Joe Varioni is a sensitive artist whose immense promise as a writer is thwarted by the manipulations of his musician brother, Sonny, who forces Joe to write commercial song lyrics instead of his novel. The brothers are hugely successful in their songwriting endeavors, but Joe is shot dead in error at one of their celebrated parties by the hired gunman of a mobster (the intended target being Sonny, who has welched on a gambling debt). Years later, prematurely aged and deeply remorseful, Sonny, suffering from a guilty conscience, attempts to reconstruct his late brother's novel-in-progress from its numerous fragments. The story is a “tale-within-a tale-within-a-tale” initiated by an entertainment columnist, Vincent Westmorland who, for nostalgic reasons, wishes to know what had become of composer and Jazz Age impresario Sonny Varioni. His efforts to locate Sonny are rewarded when Sarah Daley Smith contacts Westmorland and informs about the now elderly Sonny:

He is in Waycross, Illinois. He’s not very well, and he’s working day and night typing up the manuscript of a lovely, wild, and possibly great novel. It was written and thrown in a trunk by Joe Varioni. It was written long-hand on yellow paper, on torn paper. The sheets are not numbered. Whole sentences and even paragraphs were marked out and rewritten on the backs of envelopes, on the unused sides of college exam papers, on the margins of railroad timetables. The job of making and tail, chapter and book, of this wild colossus is an immeasurably enervating one, requiring, one would think, youth and health and ego. Sonny Varioni has none of these. He has a hope for a kind of salvation.[2]
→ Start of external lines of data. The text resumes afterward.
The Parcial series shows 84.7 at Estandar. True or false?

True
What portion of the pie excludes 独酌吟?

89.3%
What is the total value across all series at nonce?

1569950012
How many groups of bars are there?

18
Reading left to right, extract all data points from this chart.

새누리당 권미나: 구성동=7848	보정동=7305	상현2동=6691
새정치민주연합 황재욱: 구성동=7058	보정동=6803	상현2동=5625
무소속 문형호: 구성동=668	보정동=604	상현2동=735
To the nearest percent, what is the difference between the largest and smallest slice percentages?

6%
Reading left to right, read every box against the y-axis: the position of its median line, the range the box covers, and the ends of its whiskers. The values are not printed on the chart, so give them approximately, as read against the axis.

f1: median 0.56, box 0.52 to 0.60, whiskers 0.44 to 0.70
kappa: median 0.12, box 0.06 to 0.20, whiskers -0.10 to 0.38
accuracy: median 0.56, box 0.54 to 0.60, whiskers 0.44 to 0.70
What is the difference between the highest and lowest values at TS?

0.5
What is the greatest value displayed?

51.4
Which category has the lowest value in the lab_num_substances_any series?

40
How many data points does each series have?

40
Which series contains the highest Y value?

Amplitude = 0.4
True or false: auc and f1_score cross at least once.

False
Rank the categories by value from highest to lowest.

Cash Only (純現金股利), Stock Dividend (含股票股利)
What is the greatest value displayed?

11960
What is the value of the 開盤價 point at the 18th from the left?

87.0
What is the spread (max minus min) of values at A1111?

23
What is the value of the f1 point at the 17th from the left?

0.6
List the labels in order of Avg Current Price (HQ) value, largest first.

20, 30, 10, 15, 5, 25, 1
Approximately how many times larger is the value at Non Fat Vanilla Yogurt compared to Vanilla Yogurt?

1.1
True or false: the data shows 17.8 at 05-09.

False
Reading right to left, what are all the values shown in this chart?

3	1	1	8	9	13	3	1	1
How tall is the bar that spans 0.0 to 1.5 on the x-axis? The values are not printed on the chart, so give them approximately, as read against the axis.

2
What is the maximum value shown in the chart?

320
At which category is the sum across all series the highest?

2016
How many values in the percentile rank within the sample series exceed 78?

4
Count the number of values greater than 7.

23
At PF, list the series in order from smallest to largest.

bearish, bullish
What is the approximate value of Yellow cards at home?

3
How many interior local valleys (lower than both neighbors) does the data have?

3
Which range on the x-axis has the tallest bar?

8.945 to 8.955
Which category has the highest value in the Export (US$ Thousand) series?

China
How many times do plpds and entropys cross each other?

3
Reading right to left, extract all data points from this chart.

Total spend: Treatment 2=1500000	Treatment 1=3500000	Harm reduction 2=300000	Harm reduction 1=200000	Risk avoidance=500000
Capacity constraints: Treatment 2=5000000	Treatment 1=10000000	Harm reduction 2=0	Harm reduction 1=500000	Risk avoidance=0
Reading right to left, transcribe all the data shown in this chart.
Mrs. Sarah Smith, now happily married, was once in love with the brilliant and aging Sonny when she encountered him as a young college student and she remains devoted and deeply empathetic to Sonny’s self-imposed task of making amends for his brother’s death.[3][4]

Background

Salinger wrote “The Varioni Brothers” less as a literary endeavor and more as a work he hoped would entice adaptation to film.[5] Before The Saturday Evening Post acquired the story, Salinger made an effort to interest Hollywood through the auspices of literary agent Max Wilkison. The studios showed some interest, but ultimately declined the offer.[6]

Kenneth Slawenski reports that Salinger repeatedly disparaged his “The Varioni Brothers” as literature, but notes that the story —a tale that explores “the power of success to destroy true inspiration”—presented a parable that film studio executives could never have grasped.[7] While staff sergeant Salinger served at Patterson Field, Ohio overseeing a “ditch-digging operation” in July 1943, his superiors were alerted to his publication of “The Varioni Brothers” in The Saturday Evening Post. Salinger was immediately reassigned to the Public Relations Department, (ASC) in Dayton, Ohio.[8]